◆ **Records shown**:
════

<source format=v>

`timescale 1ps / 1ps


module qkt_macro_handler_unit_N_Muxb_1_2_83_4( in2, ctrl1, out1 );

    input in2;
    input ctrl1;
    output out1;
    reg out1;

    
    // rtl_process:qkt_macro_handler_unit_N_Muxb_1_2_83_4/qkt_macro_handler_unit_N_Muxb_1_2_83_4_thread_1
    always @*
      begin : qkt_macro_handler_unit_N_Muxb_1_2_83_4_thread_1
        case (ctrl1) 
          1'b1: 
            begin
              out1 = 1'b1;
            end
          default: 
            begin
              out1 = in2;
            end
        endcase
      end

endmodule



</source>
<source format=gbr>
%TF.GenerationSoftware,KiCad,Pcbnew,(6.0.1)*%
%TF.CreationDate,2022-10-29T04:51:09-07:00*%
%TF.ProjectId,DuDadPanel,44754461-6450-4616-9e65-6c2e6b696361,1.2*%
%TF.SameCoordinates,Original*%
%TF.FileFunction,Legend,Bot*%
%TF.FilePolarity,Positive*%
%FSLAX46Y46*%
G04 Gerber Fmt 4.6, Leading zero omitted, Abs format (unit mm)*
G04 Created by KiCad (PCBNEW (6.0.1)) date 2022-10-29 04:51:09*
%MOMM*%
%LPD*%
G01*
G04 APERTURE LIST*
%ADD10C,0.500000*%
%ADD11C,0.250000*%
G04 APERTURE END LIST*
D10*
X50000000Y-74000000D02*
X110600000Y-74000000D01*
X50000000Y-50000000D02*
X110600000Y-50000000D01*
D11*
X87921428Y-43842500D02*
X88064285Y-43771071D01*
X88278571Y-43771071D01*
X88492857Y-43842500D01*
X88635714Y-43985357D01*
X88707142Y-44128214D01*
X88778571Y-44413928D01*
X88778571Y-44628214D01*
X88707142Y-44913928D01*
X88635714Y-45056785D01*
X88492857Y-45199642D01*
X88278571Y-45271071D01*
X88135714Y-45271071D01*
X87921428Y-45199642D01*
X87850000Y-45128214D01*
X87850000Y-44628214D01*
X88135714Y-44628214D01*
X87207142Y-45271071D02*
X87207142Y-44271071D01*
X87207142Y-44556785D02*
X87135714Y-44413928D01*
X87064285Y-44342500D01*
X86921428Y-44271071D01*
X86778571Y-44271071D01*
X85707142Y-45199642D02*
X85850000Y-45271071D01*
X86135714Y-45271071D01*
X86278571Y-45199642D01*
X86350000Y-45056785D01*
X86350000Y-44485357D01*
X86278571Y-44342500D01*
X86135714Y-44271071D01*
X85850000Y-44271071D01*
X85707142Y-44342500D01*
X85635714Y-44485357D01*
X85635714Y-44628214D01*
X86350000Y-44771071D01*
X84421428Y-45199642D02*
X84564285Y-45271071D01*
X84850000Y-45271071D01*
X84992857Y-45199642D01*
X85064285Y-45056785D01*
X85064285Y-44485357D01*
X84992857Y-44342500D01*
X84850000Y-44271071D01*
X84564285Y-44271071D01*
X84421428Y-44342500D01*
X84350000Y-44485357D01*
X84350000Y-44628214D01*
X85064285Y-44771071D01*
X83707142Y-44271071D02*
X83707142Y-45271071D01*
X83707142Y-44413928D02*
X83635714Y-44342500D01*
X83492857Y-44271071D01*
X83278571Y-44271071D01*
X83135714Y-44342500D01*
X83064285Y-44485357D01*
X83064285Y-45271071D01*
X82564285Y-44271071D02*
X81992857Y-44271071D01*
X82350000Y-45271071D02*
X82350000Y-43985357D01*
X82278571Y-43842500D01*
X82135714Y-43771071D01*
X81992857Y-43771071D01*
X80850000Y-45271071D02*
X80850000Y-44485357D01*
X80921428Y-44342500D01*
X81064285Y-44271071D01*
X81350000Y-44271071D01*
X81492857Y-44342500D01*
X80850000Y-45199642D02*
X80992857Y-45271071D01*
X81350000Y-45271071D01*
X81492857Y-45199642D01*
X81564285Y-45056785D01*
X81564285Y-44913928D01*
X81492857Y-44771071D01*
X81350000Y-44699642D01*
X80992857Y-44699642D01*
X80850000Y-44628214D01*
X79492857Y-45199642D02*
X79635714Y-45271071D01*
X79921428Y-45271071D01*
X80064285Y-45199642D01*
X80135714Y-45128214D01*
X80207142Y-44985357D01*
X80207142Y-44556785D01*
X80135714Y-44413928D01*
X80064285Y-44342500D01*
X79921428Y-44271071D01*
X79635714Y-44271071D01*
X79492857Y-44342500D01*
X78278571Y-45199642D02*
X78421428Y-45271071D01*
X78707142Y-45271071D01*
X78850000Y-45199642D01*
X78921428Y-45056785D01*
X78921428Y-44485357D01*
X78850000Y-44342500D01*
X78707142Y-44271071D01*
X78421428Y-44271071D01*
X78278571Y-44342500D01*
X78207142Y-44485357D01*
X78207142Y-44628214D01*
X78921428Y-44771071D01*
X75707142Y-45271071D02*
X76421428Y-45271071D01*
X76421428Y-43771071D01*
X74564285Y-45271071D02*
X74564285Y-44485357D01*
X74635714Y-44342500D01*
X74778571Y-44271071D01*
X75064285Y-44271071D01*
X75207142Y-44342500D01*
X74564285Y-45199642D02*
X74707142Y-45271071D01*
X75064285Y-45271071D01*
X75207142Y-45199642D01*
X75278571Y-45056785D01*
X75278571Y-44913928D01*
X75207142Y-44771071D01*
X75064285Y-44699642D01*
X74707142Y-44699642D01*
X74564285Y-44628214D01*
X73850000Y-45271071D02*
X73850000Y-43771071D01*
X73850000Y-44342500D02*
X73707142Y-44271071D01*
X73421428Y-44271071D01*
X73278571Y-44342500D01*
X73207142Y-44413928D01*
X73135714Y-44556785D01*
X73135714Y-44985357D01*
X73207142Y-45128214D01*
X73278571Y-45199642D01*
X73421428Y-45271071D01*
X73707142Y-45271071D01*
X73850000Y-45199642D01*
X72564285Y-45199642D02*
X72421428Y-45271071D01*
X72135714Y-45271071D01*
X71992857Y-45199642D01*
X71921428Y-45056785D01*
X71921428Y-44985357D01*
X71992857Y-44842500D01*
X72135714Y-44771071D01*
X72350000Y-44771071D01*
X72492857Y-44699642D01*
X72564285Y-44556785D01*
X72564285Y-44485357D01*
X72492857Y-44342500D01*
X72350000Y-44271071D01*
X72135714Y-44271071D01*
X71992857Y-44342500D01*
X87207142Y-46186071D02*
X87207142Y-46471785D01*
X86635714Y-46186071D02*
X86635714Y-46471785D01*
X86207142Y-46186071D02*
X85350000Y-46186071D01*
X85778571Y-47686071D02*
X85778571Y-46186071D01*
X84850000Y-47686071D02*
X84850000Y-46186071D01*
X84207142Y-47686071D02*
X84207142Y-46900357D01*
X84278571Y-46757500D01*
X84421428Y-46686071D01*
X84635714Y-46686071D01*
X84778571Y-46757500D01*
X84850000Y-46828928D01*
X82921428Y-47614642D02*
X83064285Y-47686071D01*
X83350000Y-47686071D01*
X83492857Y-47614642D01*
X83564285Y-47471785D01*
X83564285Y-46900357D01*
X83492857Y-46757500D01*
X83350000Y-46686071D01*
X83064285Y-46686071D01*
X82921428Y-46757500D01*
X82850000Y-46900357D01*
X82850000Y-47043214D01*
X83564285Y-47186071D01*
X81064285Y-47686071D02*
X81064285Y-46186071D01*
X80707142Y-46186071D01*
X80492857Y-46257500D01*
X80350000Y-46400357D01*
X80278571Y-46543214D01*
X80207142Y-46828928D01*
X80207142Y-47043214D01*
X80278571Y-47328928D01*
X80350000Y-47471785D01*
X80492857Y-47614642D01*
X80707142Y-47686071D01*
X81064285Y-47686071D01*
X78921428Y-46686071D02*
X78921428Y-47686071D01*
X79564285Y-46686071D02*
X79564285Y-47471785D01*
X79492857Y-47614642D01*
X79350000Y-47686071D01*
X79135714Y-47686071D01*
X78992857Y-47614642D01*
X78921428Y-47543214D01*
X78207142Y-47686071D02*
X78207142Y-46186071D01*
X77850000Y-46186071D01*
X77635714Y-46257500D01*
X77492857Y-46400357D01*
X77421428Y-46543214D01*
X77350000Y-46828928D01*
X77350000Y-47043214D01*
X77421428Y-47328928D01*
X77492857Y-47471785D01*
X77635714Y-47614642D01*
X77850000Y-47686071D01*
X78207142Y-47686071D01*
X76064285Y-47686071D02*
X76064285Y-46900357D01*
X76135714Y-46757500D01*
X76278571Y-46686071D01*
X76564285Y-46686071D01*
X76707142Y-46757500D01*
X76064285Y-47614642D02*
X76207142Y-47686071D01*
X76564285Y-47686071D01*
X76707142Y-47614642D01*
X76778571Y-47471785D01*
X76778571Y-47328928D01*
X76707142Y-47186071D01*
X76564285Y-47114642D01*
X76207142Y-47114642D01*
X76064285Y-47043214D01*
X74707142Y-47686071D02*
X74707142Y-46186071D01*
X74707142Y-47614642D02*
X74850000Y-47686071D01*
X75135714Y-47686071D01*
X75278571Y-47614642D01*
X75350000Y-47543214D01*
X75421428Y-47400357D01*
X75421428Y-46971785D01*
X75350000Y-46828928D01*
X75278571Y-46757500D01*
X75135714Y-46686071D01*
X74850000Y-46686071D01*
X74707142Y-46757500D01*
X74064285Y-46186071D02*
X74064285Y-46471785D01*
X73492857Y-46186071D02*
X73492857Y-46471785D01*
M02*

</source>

════

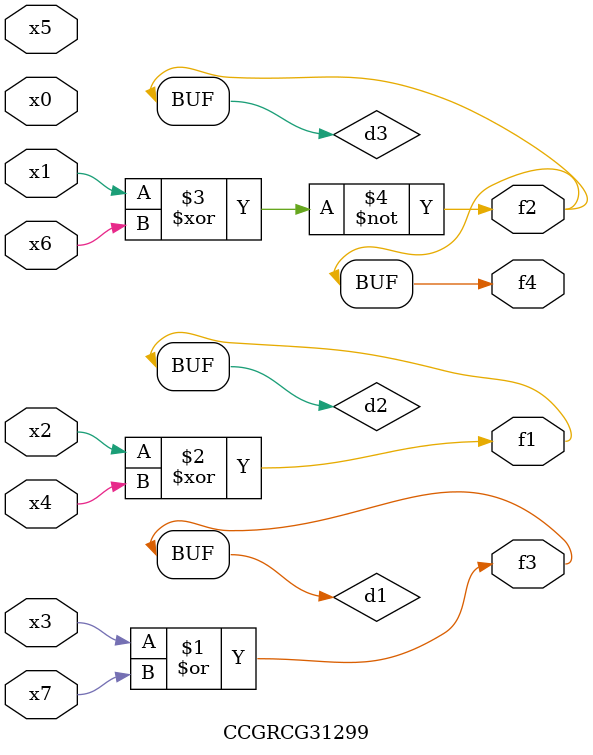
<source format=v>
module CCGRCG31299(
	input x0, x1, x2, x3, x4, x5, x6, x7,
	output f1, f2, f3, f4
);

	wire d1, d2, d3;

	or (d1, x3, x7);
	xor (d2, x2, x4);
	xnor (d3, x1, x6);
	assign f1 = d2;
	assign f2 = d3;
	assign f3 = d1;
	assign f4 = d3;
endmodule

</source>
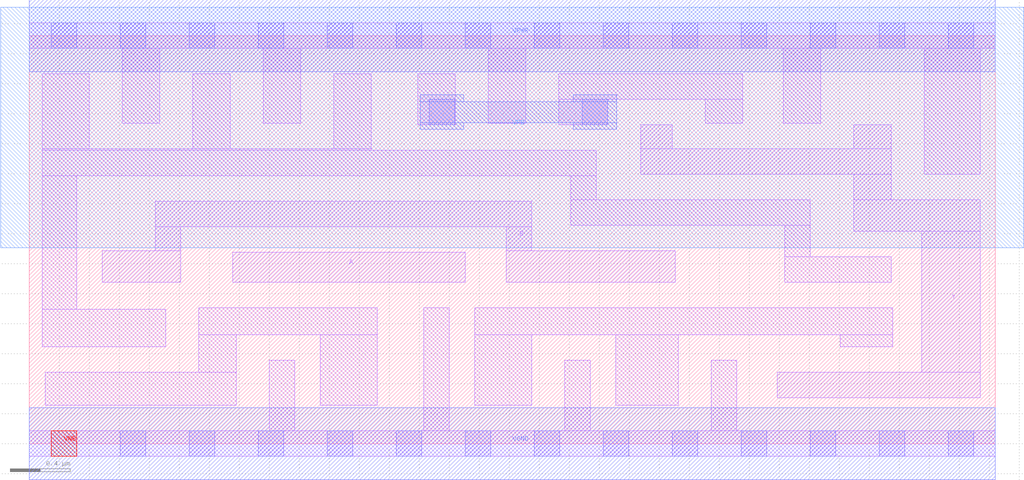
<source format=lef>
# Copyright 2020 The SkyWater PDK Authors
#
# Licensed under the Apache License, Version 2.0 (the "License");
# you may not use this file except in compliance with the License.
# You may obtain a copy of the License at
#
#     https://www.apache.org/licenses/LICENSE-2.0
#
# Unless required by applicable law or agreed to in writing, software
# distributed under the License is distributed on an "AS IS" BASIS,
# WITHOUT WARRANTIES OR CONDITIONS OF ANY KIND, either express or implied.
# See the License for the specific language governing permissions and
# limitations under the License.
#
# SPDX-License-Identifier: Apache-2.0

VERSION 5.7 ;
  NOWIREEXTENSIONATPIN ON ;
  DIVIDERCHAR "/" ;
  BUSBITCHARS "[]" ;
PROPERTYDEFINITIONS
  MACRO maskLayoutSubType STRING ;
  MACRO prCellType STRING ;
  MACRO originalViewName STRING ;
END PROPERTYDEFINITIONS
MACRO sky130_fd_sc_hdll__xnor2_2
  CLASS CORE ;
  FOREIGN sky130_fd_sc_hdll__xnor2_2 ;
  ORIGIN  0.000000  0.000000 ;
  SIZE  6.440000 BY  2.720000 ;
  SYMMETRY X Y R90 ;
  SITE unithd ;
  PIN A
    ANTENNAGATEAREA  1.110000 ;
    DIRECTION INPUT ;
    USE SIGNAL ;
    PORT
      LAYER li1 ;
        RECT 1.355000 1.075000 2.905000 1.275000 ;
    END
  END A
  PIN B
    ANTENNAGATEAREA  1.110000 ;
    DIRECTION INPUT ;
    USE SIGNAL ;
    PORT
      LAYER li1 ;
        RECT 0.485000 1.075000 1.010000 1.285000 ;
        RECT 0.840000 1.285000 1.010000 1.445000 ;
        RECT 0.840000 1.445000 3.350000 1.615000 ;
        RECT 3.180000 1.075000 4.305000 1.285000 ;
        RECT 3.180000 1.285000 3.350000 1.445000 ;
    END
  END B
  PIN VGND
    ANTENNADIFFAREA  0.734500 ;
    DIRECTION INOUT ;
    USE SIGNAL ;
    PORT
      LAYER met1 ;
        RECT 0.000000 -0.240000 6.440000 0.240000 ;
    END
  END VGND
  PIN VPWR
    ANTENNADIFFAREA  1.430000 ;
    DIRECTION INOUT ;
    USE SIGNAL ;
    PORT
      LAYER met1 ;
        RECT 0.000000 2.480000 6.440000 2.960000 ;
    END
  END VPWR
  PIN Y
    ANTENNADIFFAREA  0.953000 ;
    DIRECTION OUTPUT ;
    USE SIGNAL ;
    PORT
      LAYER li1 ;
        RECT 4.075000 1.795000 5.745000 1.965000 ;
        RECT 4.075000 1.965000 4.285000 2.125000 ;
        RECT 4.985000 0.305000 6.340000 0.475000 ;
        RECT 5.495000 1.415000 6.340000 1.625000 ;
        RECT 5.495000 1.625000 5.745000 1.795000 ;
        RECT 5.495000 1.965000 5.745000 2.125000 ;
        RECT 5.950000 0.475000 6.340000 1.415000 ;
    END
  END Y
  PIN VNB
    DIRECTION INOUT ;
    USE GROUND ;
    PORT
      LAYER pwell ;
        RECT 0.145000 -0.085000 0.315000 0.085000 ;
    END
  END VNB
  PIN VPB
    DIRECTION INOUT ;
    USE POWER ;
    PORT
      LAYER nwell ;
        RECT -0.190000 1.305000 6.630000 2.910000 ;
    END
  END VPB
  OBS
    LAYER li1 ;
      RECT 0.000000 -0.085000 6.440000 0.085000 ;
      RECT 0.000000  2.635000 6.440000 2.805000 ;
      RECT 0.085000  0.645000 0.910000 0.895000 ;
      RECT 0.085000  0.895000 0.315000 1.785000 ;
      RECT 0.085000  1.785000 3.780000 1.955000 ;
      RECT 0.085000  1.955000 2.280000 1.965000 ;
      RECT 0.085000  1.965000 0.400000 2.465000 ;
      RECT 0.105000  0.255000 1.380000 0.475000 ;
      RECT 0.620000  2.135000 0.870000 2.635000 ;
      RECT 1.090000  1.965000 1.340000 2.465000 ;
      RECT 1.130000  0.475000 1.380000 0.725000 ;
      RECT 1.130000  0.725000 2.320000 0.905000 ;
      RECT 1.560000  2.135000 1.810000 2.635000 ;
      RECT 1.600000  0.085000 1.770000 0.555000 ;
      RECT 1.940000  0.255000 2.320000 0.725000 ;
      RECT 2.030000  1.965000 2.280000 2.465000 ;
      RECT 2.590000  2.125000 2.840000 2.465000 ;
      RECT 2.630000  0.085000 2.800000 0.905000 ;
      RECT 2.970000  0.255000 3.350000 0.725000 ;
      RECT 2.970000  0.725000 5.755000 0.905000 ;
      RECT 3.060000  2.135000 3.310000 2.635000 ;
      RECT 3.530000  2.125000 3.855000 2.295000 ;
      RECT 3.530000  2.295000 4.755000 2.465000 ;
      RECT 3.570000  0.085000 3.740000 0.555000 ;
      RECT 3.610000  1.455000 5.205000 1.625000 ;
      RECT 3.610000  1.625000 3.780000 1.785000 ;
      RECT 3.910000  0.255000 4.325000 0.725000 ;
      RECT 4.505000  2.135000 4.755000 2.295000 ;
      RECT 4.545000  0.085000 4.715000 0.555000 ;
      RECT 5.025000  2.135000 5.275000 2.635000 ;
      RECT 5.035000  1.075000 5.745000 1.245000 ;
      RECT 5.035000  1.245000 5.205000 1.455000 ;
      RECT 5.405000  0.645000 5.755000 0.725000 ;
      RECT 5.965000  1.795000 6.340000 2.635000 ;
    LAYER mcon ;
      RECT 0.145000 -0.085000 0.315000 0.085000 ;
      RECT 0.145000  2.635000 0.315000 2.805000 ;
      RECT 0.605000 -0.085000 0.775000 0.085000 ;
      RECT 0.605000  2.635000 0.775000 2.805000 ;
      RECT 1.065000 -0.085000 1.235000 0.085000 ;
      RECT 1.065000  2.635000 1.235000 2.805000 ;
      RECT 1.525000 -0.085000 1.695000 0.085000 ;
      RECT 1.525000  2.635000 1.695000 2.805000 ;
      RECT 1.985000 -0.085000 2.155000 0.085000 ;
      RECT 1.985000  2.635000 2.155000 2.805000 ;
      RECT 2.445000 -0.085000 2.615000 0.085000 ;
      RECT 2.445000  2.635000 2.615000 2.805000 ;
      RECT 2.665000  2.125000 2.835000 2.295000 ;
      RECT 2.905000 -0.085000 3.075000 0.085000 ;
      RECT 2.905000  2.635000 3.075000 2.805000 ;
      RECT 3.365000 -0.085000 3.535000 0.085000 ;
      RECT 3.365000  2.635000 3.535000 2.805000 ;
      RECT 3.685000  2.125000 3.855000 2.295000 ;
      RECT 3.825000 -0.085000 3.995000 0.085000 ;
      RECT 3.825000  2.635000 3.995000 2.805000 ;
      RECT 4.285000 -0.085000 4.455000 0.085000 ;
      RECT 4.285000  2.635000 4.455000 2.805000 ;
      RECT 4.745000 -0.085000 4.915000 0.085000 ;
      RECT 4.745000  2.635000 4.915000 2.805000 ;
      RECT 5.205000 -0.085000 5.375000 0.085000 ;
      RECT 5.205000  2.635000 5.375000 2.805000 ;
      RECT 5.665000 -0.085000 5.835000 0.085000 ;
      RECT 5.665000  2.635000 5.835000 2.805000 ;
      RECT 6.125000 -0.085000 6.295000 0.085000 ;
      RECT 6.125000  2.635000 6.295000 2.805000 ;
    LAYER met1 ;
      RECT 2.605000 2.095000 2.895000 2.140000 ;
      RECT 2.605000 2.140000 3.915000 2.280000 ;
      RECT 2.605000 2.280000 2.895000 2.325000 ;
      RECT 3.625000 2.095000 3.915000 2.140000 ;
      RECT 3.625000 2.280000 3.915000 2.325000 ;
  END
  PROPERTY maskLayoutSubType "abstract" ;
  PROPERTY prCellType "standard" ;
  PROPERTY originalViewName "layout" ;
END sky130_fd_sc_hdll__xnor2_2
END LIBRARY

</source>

════

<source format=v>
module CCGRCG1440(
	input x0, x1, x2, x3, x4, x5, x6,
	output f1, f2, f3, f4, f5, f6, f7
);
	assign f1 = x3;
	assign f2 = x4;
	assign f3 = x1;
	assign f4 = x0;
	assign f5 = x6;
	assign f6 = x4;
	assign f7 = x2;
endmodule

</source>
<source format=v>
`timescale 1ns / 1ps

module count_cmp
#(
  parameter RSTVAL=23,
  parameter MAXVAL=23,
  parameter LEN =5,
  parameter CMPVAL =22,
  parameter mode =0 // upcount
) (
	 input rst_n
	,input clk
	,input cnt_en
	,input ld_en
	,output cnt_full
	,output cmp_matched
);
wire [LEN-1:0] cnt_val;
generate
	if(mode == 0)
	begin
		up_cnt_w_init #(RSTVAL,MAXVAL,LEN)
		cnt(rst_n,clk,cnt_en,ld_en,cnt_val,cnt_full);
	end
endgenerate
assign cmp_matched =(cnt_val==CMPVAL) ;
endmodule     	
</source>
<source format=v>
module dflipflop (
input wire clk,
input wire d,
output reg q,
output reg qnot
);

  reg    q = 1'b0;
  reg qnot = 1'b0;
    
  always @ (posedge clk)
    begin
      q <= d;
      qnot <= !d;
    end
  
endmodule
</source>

════

◆ **Request**:
The range runs from the line with "X73278571Y-44342500D01*" up to and including the line with "X72350000Y-44771071D01*" in the listing above; please write out exactly those lines and nothing more.

◆ **The answer**:
X73278571Y-44342500D01*
X73207142Y-44413928D01*
X73135714Y-44556785D01*
X73135714Y-44985357D01*
X73207142Y-45128214D01*
X73278571Y-45199642D01*
X73421428Y-45271071D01*
X73707142Y-45271071D01*
X73850000Y-45199642D01*
X72564285Y-45199642D02*
X72421428Y-45271071D01*
X72135714Y-45271071D01*
X71992857Y-45199642D01*
X71921428Y-45056785D01*
X71921428Y-44985357D01*
X71992857Y-44842500D01*
X72135714Y-44771071D01*
X72350000Y-44771071D01*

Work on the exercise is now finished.